From St. Gregory of Tours,1. De Glor. Mart. c. 54, and the Acts of their Martyrdom, Inserted in the Chronicle of Tournus, compiled by Falco, monk of that place, in the eleventh age, published by F. Peter Fr. Chifflet, at Dijon, in 1664, in an appendix to his Histoire de Tournus.

A. D. 179.

ANTONINUS PIUS and his adopted son and successor, Marcus Aurelius Antoninus, surnamed the Philosopher, were renowned for their wisdom, moderation, and attention to the good of the Roman empire. The latter is no less admirable for the government of himself, if his meditations† are the portraiture of his practice. His virtues and wise administration are represented to advantage by Crevier; but their lustre is not without shades. In the very book of his meditations, where he commends necessary resignation to death, he condemns that of the Christians,1 which he ascribes to mere obstinacy. Their constancy he had experienced, having raised the fifth general persecution of the Church, and published fresh edicts, by which he commanded Christians to be punished with death, as is attested by Saint Melito, quoted by Eusebius.2 After his victory over the Quadi and Marcomanni, in 174 he ordered peace to be restored to the Christians; but did not check the fury of the populace, or of particular governors, who, in several places, often availed themselves of former laws made against them.

The horrible massacre of the martyrs at Lyons and Vienna happened in the year 177. In the former of these cities Marcellus and Valerian withdrew themselves from the tempest by a seasonable flight, and preached the gospel in the neighboring provinces, and were crowned with martyrdom it 179. Marcellus was apprehended in the country near Chalons, and, after enduring many torments in that city was buried alive up to the middle, in which posture he died on the third day, which was the 4th day of September. St. Valerian fell into the hands of the persecutors near Tournus, a town built on the Saone, between Macon and Challons. After suffering the rack and being torn with iron hooks, he was beheaded at Tournus on the 15th of September. The relics of St. Marcellus are honorably kept in the great church which bears his name at Challons, and belongs to a royal monastery, which king Gontran founded in his honor. A church was built at Tournus over the tomb of St. Valerian, before the time of St. Gregory of Tours.3 SS. Marcellus and Valerian are honored as the apostles of that country. The great abbey of St. Valerian at Tournus is the head of a monastic congregation to which it gives its name. It was a small monastery when, in 875, Charles the Bald gave it to the monks of the Isle of Nermoutier, or Ner, or Hero, on the coast of Poitou, who had been expelled by the Normans. They carried with them the relics of St. Filibert, or Filbert, their founder.

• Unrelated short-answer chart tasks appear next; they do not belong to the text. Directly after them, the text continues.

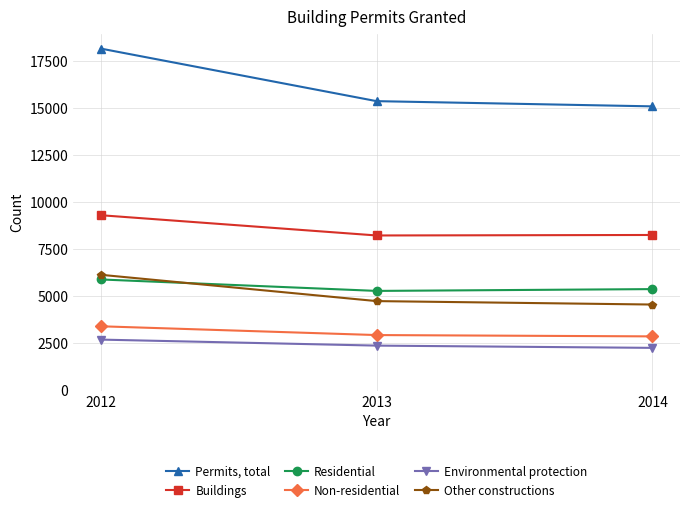

Which series has the largest range (max minus min)?

Permits, total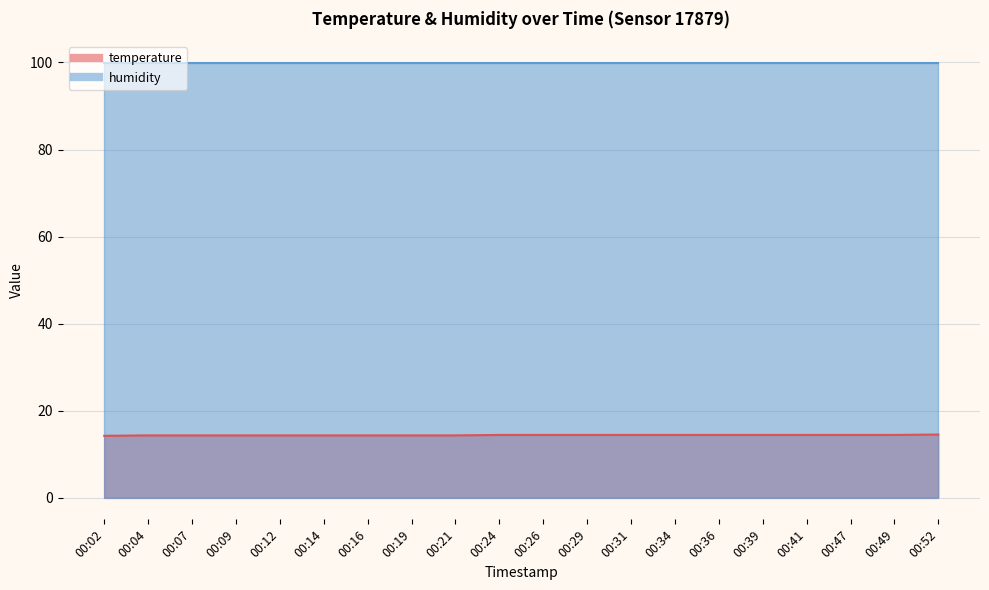

Rank the categories by value from highest to lowest.

00:52, 00:24, 00:26, 00:29, 00:31, 00:34, 00:36, 00:39, 00:41, 00:47, 00:49, 00:04, 00:07, 00:09, 00:12, 00:14, 00:16, 00:19, 00:21, 00:02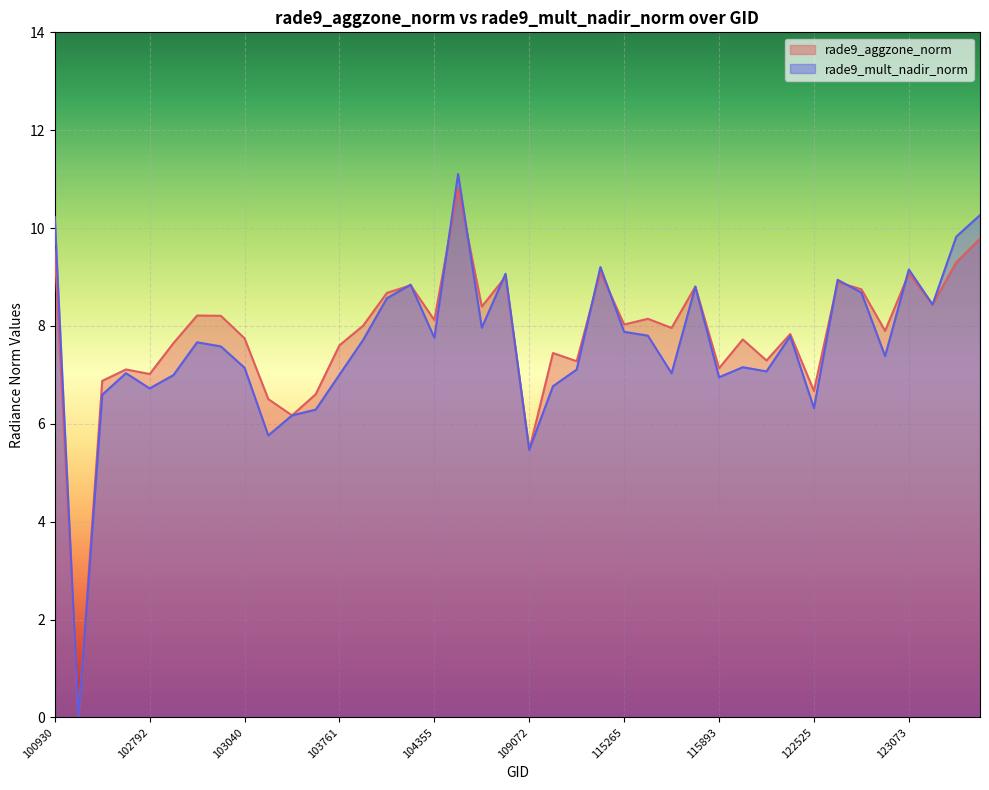

Which category has the highest value in the rade9_mult_nadir_norm series?

108015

This abbey was rebuilt in 1018; from which time it took the name of St. Filbert. In the sixteenth age the Huguenots plundered this church, and burnt part of the relics of St. Valerian; but the principal portion escaped their sacrilegious search. The abbey of Tournus was converted into a college of secular canons in 1627; only the dignity of abbot was retained with an extensive jurisdiction and large revenue. It was enjoyed in commendam by cardinal Fleury.

The two holy martyrs, whom we honor on this day, made the whole tenor of their lives a preparation to martyrdom, because they devoted it entirely to God by the constant exercise of all virtues. To be able to stand our ground in the time of trial, and to exercise the necessary acts of virtue in the article of death, we must be thoroughly grounded in strong habits of all virtues; and we shall not otherwise exert them readily on sudden and difficult occasions. He whose soul is well regulated, and in whose heart virtue has taken deep root, finds its practice easy, and, as it were, natural in times of sickness, persecution, or other occasions. Nay, he makes everything that occurs matter of its exercise, subjects to himself even obstacles, and converts them into occasions of exerting the most noble and heroic virtues, such as resignation, patience, charity, and good-will toward those who oppose or persecute him.